【My article appear in the Taiwan Butoh Yearbook.】I am pleased to announce that I have been given a rare opportunity
to publish an article I wrote in the Butoh Yearbook, which will be published in Taiwan this year.
The theme of the article is "The Femininity of Butoh".
I was given the opportunity to participate in the ASIA BUTOH FORUM 2022 held in Taipei in April 2022, which led to this opportunity.
We thank you.
Please read on.
【The Femininity of Butoh】
◆The Butoh Body
One day, a critic who saw my butoh dance once said to me, "Your body resembles a woman in a painting by Lucas Cranach. German Renaissance painter Lucas Cranach was active in the early 16th century. He was a leading figure in the Reformation, and many of the female figures he painted have a more modest expression than in other European paintings. His girlish, rather than carnal, body resembles my own.
In fact, when I’m entering the zone of butoh, I don’t intend to represent or embody any particular person or entity. I simply descend into the inner recesses of my own body and surrender to the sensations that well up from there. I am here, I am present. I have received many comments and critiques from people who see me as an old woman, a boy, a bird, or a Lucas Cranach woman, but this is the result of each person reflecting the presence of life that lives within them through my dance.
A butoh body that can transform and become a variety of life forms. The abyss within the butoh body is like a woman who gives birth to all kinds of life, like motherhood.

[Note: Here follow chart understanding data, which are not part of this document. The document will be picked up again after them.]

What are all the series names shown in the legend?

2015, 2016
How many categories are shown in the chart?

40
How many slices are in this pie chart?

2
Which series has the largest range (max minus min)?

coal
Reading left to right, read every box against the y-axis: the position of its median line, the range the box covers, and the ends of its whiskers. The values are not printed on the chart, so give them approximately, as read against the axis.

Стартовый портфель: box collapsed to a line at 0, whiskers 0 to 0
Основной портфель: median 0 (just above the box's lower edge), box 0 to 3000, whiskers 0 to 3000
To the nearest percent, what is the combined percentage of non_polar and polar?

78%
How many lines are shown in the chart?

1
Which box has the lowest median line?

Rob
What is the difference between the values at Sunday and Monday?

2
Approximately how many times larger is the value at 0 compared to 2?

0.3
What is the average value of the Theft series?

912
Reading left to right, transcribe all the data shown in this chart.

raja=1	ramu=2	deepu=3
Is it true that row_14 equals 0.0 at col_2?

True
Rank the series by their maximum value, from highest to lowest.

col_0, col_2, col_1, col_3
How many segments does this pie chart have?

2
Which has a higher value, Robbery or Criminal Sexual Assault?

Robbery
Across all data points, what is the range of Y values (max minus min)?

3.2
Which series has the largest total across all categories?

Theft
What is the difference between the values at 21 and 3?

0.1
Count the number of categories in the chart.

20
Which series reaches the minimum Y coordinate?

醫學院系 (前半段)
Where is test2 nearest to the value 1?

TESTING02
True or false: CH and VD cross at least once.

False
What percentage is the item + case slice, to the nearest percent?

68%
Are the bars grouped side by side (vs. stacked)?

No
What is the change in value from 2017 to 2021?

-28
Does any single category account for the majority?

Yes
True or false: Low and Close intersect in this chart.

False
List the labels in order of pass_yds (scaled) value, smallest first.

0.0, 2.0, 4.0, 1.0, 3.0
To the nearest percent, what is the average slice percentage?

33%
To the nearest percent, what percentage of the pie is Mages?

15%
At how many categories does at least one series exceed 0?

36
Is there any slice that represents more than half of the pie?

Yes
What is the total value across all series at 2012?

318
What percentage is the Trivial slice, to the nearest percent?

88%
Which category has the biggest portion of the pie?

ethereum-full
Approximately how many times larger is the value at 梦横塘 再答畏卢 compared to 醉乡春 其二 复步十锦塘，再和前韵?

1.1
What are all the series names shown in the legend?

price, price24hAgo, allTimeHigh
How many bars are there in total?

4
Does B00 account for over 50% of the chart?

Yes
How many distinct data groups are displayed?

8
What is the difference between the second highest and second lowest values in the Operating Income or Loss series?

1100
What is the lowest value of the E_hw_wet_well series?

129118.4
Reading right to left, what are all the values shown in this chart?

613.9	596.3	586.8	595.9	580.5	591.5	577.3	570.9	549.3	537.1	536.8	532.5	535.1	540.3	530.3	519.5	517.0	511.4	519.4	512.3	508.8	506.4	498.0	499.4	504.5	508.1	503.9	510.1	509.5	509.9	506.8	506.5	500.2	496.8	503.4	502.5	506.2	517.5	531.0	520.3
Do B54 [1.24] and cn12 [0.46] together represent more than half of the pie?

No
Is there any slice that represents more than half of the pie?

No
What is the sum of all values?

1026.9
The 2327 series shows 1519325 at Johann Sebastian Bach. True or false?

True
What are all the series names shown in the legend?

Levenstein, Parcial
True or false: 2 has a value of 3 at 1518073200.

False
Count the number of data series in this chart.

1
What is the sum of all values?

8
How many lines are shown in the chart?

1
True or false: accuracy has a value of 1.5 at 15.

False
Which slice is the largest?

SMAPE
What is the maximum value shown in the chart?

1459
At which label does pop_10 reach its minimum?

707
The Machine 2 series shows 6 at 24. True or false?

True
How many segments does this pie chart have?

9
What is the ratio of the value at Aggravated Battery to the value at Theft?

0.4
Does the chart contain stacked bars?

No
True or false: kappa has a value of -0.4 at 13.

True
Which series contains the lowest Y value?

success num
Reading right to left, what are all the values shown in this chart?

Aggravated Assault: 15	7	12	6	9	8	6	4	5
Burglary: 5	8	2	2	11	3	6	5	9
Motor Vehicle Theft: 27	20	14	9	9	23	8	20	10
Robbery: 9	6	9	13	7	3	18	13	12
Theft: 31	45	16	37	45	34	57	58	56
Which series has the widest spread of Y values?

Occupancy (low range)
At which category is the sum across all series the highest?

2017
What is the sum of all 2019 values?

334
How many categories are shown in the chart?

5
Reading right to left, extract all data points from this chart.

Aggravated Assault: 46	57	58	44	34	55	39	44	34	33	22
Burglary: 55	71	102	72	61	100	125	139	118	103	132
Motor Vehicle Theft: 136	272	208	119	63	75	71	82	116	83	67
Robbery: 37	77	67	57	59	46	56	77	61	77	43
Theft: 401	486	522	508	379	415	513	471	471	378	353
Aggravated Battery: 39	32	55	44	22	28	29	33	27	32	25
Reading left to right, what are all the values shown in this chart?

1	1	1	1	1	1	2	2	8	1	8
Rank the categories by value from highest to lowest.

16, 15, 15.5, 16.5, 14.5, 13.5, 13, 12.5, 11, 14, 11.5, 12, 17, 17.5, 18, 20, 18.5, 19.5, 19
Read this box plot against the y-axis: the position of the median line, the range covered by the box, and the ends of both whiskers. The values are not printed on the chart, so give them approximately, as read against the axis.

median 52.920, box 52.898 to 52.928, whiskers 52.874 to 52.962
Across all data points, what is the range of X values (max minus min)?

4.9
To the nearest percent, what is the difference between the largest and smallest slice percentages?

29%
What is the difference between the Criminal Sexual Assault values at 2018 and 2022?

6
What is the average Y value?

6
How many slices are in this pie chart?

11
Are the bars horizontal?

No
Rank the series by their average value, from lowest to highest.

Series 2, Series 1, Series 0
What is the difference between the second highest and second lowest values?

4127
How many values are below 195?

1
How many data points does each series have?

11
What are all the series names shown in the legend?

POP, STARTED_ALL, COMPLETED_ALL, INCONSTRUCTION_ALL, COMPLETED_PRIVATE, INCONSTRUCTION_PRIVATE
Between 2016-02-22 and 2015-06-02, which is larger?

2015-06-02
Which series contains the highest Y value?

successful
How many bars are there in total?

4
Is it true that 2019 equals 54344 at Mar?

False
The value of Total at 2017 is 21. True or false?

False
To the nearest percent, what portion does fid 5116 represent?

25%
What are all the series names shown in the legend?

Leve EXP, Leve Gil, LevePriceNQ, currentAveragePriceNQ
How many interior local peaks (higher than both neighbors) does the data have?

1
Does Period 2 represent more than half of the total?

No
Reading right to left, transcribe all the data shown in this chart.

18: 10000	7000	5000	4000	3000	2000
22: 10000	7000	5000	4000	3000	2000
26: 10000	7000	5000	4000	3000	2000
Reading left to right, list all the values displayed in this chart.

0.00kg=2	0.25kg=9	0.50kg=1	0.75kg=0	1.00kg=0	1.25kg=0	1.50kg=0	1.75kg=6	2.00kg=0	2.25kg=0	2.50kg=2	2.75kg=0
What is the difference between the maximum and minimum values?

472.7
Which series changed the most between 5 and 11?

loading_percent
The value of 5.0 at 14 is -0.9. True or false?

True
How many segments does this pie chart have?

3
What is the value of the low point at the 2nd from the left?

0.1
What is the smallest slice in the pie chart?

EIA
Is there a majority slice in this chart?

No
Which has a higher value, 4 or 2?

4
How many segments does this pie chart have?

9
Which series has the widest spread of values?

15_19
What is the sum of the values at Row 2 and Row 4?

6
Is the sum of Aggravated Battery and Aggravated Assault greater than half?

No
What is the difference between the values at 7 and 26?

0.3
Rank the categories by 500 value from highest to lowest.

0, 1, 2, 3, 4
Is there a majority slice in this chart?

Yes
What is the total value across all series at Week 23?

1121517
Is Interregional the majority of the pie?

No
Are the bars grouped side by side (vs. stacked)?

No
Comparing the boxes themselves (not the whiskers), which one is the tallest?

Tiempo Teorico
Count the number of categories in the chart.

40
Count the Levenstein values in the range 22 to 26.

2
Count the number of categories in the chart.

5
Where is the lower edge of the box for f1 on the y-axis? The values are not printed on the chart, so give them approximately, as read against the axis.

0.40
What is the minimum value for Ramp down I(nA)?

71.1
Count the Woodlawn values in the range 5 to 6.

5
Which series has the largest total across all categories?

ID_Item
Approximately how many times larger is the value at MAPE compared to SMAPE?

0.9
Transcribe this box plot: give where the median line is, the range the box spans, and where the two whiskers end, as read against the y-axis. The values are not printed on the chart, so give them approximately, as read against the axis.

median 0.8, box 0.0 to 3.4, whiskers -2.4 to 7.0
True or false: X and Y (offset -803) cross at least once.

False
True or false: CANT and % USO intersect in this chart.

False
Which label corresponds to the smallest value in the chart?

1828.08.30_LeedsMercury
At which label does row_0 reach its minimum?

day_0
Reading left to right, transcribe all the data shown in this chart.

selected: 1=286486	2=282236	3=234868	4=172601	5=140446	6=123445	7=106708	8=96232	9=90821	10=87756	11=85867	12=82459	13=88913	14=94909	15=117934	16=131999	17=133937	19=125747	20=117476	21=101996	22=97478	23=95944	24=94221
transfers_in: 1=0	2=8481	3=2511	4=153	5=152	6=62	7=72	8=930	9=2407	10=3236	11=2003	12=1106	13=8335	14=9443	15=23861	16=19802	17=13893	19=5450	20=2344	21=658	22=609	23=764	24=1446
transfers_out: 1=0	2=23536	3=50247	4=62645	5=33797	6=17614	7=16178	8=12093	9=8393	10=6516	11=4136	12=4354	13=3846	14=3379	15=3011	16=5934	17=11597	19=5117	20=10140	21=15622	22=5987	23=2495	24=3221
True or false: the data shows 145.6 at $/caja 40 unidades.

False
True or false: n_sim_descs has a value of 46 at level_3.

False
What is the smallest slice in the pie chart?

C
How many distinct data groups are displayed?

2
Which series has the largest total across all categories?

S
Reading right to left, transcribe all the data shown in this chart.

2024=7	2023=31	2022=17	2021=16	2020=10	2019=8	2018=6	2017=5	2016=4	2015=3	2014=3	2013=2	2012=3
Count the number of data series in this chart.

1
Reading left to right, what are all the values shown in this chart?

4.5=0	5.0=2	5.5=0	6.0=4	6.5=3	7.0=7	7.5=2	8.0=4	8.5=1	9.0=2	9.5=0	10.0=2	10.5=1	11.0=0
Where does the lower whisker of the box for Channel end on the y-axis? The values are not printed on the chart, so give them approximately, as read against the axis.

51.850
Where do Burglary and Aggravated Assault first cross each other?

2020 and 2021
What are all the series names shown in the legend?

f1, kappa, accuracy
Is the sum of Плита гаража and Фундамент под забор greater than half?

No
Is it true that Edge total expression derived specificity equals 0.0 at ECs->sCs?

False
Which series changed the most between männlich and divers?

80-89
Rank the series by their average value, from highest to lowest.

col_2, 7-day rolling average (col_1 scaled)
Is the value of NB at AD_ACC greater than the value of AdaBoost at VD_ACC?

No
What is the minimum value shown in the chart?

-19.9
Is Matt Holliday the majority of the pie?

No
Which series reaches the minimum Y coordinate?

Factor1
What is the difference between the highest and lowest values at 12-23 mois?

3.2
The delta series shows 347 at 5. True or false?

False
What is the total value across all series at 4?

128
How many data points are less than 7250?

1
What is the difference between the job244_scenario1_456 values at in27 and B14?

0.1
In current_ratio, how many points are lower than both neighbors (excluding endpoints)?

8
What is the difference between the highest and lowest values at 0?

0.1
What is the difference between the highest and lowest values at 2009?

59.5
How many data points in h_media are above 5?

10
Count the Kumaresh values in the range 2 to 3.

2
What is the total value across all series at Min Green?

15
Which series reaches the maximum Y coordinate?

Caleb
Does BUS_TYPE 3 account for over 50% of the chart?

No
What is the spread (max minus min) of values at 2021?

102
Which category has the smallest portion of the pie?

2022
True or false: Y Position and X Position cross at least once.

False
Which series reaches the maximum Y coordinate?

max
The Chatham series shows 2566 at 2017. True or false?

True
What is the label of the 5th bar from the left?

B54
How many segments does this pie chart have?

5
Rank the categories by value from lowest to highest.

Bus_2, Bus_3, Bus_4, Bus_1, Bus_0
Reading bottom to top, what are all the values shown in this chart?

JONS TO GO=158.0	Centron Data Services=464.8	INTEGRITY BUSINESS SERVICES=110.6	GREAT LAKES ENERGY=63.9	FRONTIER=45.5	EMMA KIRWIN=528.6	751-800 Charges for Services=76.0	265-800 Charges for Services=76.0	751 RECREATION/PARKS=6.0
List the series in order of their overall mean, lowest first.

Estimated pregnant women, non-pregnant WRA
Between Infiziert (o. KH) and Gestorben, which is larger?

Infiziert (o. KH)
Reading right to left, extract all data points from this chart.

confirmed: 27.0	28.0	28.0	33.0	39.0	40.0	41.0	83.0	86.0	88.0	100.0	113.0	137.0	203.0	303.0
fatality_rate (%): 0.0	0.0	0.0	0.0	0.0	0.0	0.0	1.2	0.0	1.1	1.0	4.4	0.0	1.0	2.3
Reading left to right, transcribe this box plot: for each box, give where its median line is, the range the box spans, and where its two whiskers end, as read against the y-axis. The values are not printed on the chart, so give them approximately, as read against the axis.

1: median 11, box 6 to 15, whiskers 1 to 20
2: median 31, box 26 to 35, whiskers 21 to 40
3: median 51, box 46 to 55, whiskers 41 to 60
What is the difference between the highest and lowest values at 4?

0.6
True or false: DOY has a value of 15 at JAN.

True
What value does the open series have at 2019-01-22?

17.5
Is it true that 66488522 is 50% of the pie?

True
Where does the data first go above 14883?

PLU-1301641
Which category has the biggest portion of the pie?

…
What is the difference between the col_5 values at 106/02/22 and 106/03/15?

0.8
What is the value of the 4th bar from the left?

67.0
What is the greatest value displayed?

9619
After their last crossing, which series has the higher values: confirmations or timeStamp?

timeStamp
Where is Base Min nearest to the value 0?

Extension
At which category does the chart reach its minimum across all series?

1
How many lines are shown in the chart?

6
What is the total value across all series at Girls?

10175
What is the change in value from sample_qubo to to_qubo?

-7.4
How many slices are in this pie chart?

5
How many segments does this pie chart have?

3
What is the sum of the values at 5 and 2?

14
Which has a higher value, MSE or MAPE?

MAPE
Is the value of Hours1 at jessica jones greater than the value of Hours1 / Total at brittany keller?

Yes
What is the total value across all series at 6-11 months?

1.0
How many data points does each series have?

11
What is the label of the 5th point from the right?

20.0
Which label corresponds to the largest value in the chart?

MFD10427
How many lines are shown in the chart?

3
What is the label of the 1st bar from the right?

◆On the general feminine image, in butoh and in everyday life
On the other hand, my own sense is not what is generally considered feminine or maternal. I have dared to avoid expressing femininity in my daily life and in my butoh performances. However, my butoh master, Masahide Omori, pointed out to me, "In order to mature and deepen your dance, you should practice femininity, which is not easy for you." I have also received training for this purpose.
In my daily life, as a yoga teacher, I teach my students to maintain a healthy and beautiful figure, so I try to wear makeup and act like a woman.
Another aspect of femininity is "acceptance" in the symbolic sense.
I was raised with a rebellious spirit against the mainstream and the rules. This character has made me a butoh dancer. This feeling was the core spirit that motivated my butoh, my practice, and my life building. However, in the course of my life, it has changed dramatically. Since I’ve married my husband, I could no longer go through life with just a like or rebellious spirit as I did when I was single. I have had to accept many other factors and environmental influences. Sometimes It is a difficult and painful time. In the midst of that suffering and constraint, how do I want to live, what is my destiny, what is freedom? I am now more strongly aware of these kind of feeling in this constraints than ever before.
Then one day, I found my gratitude for my parents and ancestors increased in my life and I had a sense of feeling the center of this universe, the invisible presence, God. I was given the sense that I was kept alive by grace, and that the fact that I was allowed to dance here now was also a prayer of my parents and ancestors. I was able to transcend my own personal intentions and accept this destiny and live with it.
One day in practice, when I was deeply feeling this sense of the universe and dancing as one, my master said to me immediately after seeing my dance, "You danced very good. You were dancing on the ground of your own being." He said to me, "You were dancing on the basis of your own existence." This acceptance is the world that I have finally reached the entrance to, and it is the state that I want to reach with my life and butoh.